Job Summary:
We are seeking a talented and motivated Site Reliability Engineer (SRE) with strong expertise in either Python or Golang, proficient in Bash or Shell scripting, and extensive experience working with Linux. The ideal candidate should have a solid background in SRE principles. This role will focus on maintaining and improving the reliability, availability, and performance of our systems and infrastructure.
Responsibilities:
- Design, implement, and maintain scalable, reliable, and secure infrastructure.
- Develop and manage monitoring, alerting, and incident response processes.
- Automate tasks using Python or Golang, as well as Bash or Shell scripting, to streamline operations and reduce manual intervention.
- Conduct root cause analysis and implement proactive measures to minimize future incidents.
- Collaborate with cross-functional teams to ensure infrastructure stability and efficiency.

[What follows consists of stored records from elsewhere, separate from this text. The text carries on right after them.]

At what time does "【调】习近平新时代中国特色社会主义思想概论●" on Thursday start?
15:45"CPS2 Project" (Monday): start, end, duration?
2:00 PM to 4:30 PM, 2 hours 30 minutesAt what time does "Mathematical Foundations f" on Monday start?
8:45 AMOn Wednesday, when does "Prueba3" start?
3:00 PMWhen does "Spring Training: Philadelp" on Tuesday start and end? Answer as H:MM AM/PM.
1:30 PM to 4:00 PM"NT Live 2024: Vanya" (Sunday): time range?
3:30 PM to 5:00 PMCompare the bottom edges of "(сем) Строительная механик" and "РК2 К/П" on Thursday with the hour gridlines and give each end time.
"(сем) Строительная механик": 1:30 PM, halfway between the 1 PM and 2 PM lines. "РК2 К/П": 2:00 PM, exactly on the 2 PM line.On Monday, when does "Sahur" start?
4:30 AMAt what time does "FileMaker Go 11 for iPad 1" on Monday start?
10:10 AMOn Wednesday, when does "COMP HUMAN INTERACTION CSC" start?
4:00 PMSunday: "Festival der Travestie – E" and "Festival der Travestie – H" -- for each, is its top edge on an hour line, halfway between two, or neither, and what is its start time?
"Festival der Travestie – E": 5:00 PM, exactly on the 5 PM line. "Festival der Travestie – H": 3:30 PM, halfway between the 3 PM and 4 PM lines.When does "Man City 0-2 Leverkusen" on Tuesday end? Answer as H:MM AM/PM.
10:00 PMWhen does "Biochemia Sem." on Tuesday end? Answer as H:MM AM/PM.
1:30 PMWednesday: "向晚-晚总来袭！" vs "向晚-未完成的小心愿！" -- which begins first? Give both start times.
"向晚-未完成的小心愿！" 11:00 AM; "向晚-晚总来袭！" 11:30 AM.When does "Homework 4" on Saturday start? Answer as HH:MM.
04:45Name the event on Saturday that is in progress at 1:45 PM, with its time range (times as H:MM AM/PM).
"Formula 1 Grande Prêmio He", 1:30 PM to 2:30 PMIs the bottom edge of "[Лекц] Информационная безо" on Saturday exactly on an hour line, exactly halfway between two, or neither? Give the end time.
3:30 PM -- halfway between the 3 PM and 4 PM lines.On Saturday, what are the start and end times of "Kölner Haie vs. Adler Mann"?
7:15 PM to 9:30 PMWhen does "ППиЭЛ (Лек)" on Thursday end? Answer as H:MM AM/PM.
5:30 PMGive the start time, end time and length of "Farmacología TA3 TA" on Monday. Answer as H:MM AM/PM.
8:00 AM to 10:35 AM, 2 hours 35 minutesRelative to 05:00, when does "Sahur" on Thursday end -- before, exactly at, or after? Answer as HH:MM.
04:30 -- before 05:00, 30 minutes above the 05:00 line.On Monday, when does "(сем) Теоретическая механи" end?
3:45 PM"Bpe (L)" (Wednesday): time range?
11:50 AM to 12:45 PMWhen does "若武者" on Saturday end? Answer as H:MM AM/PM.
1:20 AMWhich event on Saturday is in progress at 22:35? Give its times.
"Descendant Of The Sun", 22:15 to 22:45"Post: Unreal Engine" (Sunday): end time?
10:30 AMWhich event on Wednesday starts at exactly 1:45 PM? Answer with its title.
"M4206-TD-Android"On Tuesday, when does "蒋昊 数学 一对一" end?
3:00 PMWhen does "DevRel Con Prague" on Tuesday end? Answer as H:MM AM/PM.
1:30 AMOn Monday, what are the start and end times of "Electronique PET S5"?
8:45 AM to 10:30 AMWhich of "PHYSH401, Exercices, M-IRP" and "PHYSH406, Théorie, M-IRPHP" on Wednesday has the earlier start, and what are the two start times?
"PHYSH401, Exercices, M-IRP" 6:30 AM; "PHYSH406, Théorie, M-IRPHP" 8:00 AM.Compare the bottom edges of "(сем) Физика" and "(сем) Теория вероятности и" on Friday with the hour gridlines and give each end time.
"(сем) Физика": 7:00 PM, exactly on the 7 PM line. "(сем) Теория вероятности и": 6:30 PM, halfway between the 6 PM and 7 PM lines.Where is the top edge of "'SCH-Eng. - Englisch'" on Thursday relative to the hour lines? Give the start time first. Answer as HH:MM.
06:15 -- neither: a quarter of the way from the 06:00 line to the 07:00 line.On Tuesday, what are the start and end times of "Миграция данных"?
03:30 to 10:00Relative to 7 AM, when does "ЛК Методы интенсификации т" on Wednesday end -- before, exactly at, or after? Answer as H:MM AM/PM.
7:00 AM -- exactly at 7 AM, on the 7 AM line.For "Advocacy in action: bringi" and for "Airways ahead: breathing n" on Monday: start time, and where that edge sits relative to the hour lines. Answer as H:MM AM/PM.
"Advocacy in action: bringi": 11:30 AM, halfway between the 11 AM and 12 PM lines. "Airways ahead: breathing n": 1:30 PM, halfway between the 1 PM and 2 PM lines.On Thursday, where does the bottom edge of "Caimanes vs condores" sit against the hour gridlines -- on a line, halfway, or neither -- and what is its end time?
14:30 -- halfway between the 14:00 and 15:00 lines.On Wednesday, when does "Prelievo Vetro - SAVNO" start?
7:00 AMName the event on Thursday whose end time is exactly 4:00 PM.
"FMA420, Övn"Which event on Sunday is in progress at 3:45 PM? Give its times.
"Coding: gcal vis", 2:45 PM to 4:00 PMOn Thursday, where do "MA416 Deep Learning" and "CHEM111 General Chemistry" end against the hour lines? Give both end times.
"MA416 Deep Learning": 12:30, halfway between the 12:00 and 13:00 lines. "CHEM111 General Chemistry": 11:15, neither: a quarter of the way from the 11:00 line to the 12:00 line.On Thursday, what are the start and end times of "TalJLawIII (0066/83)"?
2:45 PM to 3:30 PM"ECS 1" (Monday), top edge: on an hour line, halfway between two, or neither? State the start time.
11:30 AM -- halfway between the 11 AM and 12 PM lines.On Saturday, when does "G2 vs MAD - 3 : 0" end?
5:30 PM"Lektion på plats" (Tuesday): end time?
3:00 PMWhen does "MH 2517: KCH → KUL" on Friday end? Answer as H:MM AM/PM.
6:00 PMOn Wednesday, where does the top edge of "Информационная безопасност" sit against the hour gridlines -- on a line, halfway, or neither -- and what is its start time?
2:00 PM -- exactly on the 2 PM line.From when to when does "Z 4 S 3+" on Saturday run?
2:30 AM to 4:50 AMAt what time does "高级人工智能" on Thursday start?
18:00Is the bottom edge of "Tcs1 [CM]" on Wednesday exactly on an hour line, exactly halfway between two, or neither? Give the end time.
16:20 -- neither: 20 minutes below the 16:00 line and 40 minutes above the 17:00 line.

- Participate in on-call rotations and manage incident escalations to ensure prompt response to issues
Requirements:
- Experience in SRE: Proven track record in a Site Reliability Engineering role, with deep knowledge of SRE principles and practices.
- Programming Skills: Proficiency in either Python or Golang for automation and tool development.
- Scripting Skills: Strong experience with Bash or Shell scripting for task automation.
- Linux Expertise: Extensive experience with Linux OS, including troubleshooting, performance tuning, and system administration.
- Problem Solving: Strong analytical and troubleshooting skills with the ability to resolve complex technical issues.